The researcher, Jan Artur Szumski, is the winner of the Innodoktorant scholarship program for innovative doctoral students.

Engineers who design and build aircraft are on a never-ending quest to improve aircraft performance, prevent failures, save fuel and eliminate vibrations that make air travel uncomfortable. Szumski is conducting research that aims to address these and other challenges. His research concerns laws that govern the flow of air through aircraft components.

Szumski is searching for a rule to describe how the air flows through airplane wings and turbine blades. The young scientist is conducting his experimental research under the guidance of Prof. Piotr Doerffer at the Polish Academy Sciences’ Szewalski Institute of Fluid-Flow Machinery in Gdańsk.

The air penetrates Szumski’s models through holes drilled in the models’ walls.
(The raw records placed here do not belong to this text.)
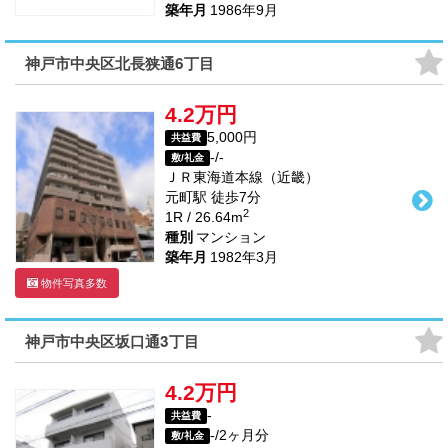
築年月
1986年9月
神戸市中央区北長狭通6丁目
4.2万円
5,000円
共益費
-/-
敷/礼金
ＪＲ東海道本線（近畿）
元町駅
徒歩
7
分
2
1R / 26.64m
種別
マンション
築年月
1982年3月
物件写真多数
神戸市中央区坂口通3丁目
4.2万円
-
共益費
-/2ヶ月分
敷/礼金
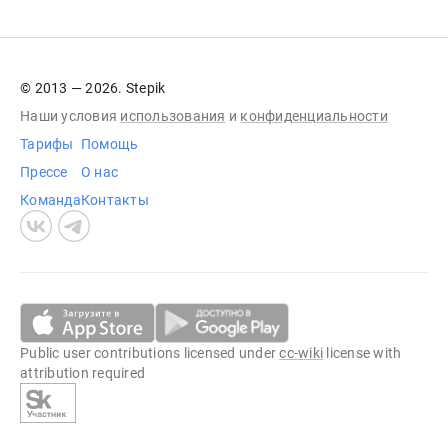
© 2013 — 2026. Stepik
Наши условия
использования
и
конфиденциальности
Тарифы
Помощь
Прессе
О нас
Команда
Контакты
Public user contributions licensed under
cc-wiki
license with
attribution required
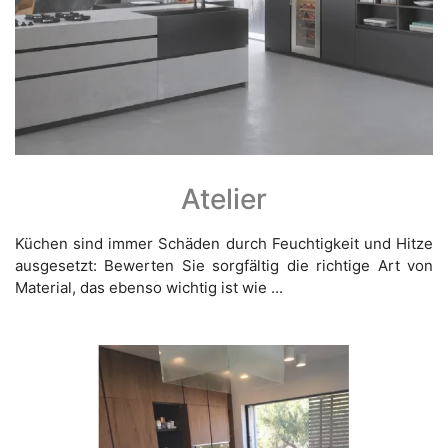
Atelier
Küchen sind immer Schäden durch Feuchtigkeit und Hitze
ausgesetzt: Bewerten Sie sorgfältig die richtige Art von
Material, das ebenso wichtig ist wie ...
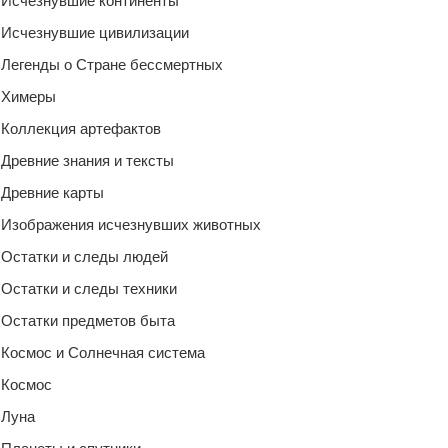
Исчезнувшие континенты
Исчезнувшие цивилизации
Легенды о Стране бессмертных
Химеры
Коллекция артефактов
Древние знания и тексты
Древние карты
Изображения исчезнувших животных
Остатки и следы людей
Остатки и следы техники
Остатки предметов быта
Космос и Солнечная система
Космос
Луна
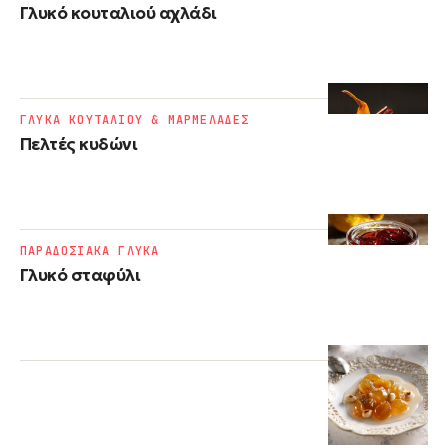
Γλυκό κουταλιού αχλάδι
ΓΛΥΚΑ ΚΟΥΤΑΛΙΟΥ & ΜΑΡΜΕΛΑΔΕΣ
Πελτές κυδώνι
ΠΑΡΑΔΟΣΙΑΚΑ ΓΛΥΚΑ
Γλυκό σταφύλι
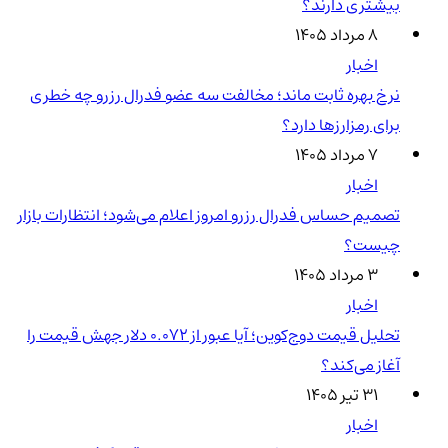
بیشتری دارند؟
۸ مرداد ۱۴۰۵
اخبار
نرخ بهره ثابت ماند؛ مخالفت سه عضو فدرال رزرو چه خطری
برای رمزارزها دارد؟
۷ مرداد ۱۴۰۵
اخبار
تصمیم حساس فدرال رزرو امروز اعلام می‌شود؛ انتظارات بازار
چیست؟
۳ مرداد ۱۴۰۵
اخبار
تحلیل قیمت دوج‌کوین؛ آیا عبور از ۰.۰۷۲ دلار جهش قیمت را
آغاز می‌کند؟
۳۱ تیر ۱۴۰۵
اخبار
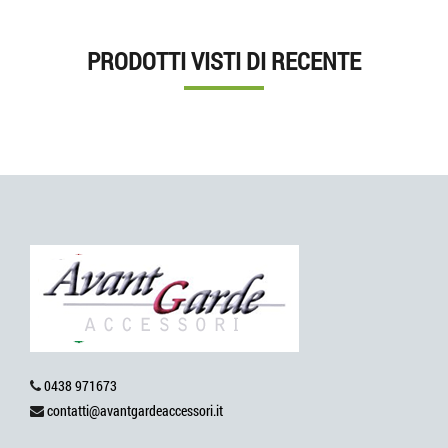
PRODOTTI VISTI DI RECENTE
0438 971673
contatti@avantgardeaccessori.it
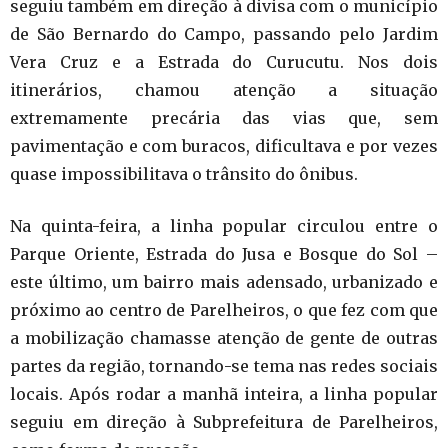
seguiu também em direção à divisa com o município
de São Bernardo do Campo, passando pelo Jardim
Vera Cruz e a Estrada do Curucutu. Nos dois
itinerários, chamou atenção a situação
extremamente precária das vias que, sem
pavimentação e com buracos, dificultava e por vezes
quase impossibilitava o trânsito do ônibus.
Na quinta-feira, a linha popular circulou entre o
Parque Oriente, Estrada do Jusa e Bosque do Sol –
este último, um bairro mais adensado, urbanizado e
próximo ao centro de Parelheiros, o que fez com que
a mobilização chamasse atenção de gente de outras
partes da região, tornando-se tema nas redes sociais
locais. Após rodar a manhã inteira, a linha popular
seguiu em direção à Subprefeitura de Parelheiros,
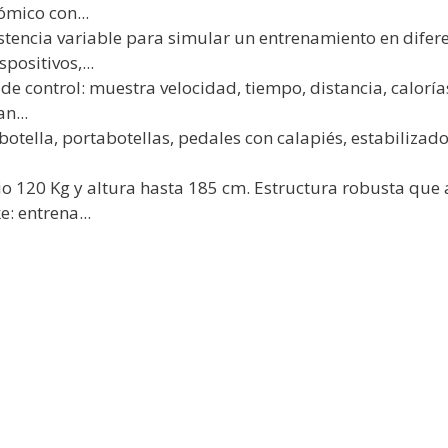
ómico con...
stencia variable para simular un entrenamiento en difer
positivos,...
de control: muestra velocidad, tiempo, distancia, calorí
n...
botella, portabotellas, pedales con calapiés, estabilizado
 120 Kg y altura hasta 185 cm. Estructura robusta que 
e: entrena...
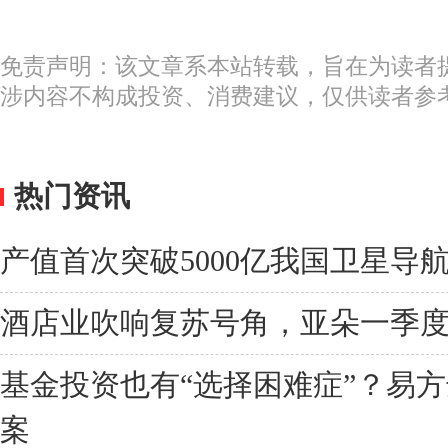
免责声明：该文章系本站转载，旨在为读者
涉内容不构成投资、消费建议，仅供读者参
热门资讯
产值首次突破5000亿我国卫星导
酒店业吹响复苏号角，亚朵一季度净
基金投资也有“选择困难症”？易方
案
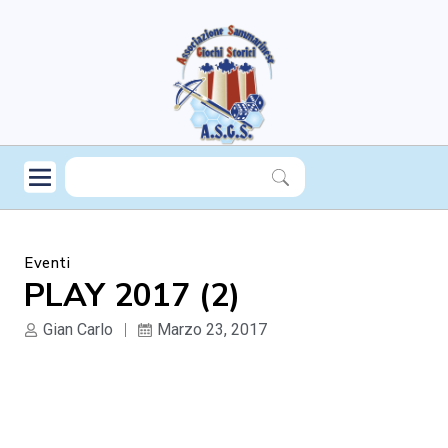
Eventi
PLAY 2017 (2)
Gian Carlo
Marzo 23, 2017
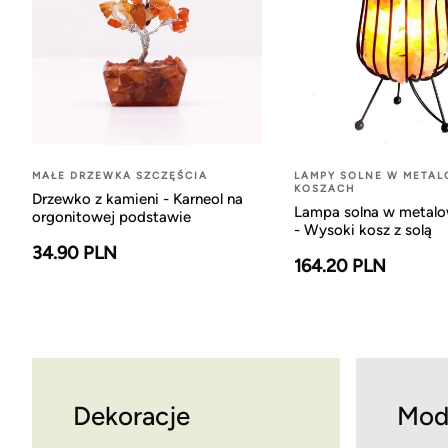
MAŁE DRZEWKA SZCZĘŚCIA
LAMPY SOLNE W META
KOSZACH
Drzewko z kamieni - Karneol na
Lampa solna w metal
orgonitowej podstawie
- Wysoki kosz z solą
34.90 PLN
164.20 PLN
Dekoracje
Mod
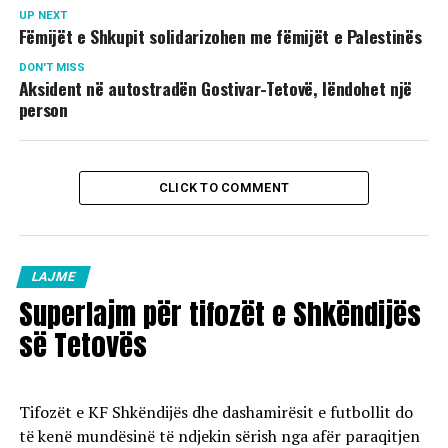
UP NEXT
Fëmijët e Shkupit solidarizohen me fëmijët e Palestinës
DON'T MISS
Aksident në autostradën Gostivar-Tetovë, lëndohet një
person
CLICK TO COMMENT
LAJME
Superlajm për tifozët e Shkëndijës
së Tetovës
Tifozët e KF Shkëndijës dhe dashamirësit e futbollit do
të kenë mundësinë të ndjekin sërish nga afër paraqitjen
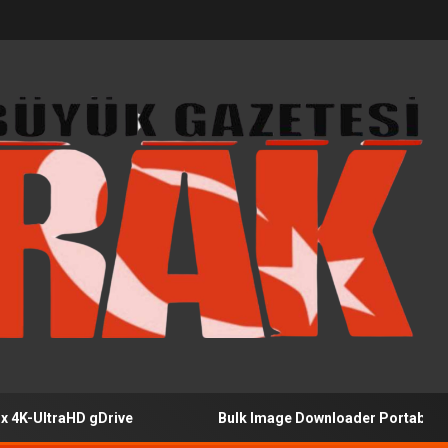
raHD gDrive
Bulk Image Downloader Portable + Product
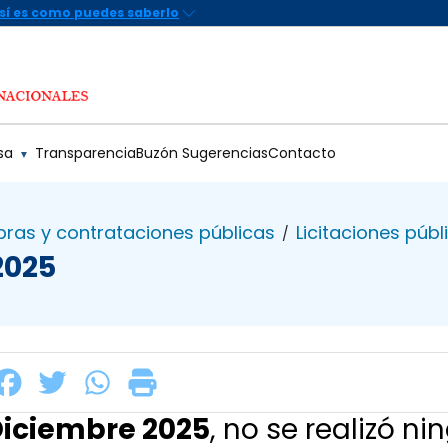
sa
Transparencia
Buzón Sugerencias
Contacto
▼
ras y contrataciones públicas
Licitaciones públ
/
2025
iciembre 2025
, no se realizó n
The diameter of these holes, their distribution and the angle at which they drilled are all crucial factors because they determine how the air which penetrates a model’s wall interacts with the airflow around the model.

Laws so far derived by researchers studying this field are based on geometrical factors such as the holes’ diameter and the diameter-to-depth ratio. However, the actual geometrical parameters of the holes are difficult to determine. In his approach to the problem, Szumski minimizes the importance of geometrical parameters and instead he made his method rely on differences in the air pressure on either side of the perforated plates he examines. He is also studying the force of the air which penetrates through the plate. In other words, his take on the problem focuses on the airflow rather than the mechanics. Szumski is particularly interested in models involving supersonic airflow speeds.

Szumski cites electricity-generating turbines as an illustration of the practical aspect of his research. “When they produce electricity, the turbines work in increasingly disadvantageous conditions when it comes to the materials they are made of,” Szumski says. “Temperature is the main problem. A perforated surface can significantly reduce the temperature of rotating turbine blades, as a result of which the entire machinery can work failure-free for a longer period of time.”

One of the biggest problems faced by the aviation industry is noise. Perforation helps break a strong perpendicular shock wave into a succession of smaller, diagonal waves. As a result, air pressure peaks are split in time and space so that, for example, helicopter rotors produce less noise.

Major aviation problems also include flow separation, that is situations where, in certain conditions, the flow of the air breaks away from the surface of a wing. The spots where flow separation occurs tend to vibrate and flutter, which can put an extreme strain on the aircraft structure. “Flying in a plane that behaves like a car on a bumpy road is hardly enjoyable,” says Szumski. “A perforated surface placed in front of a flow separation area stabilizes such spots and reduces their size.”

According to Szumski, the commercial application of the results of his research should be of interest to the energy sector and the aerospace industry, including aircraft design companies, aviation consortiums, design studios and producers of computational codes employing Computational Fluid Dynamics methods.

The InnoDoktorant program of scholarships for doctoral students is supported by the European Union as part of its Human Capital Operational Program for the 2007-2013 period.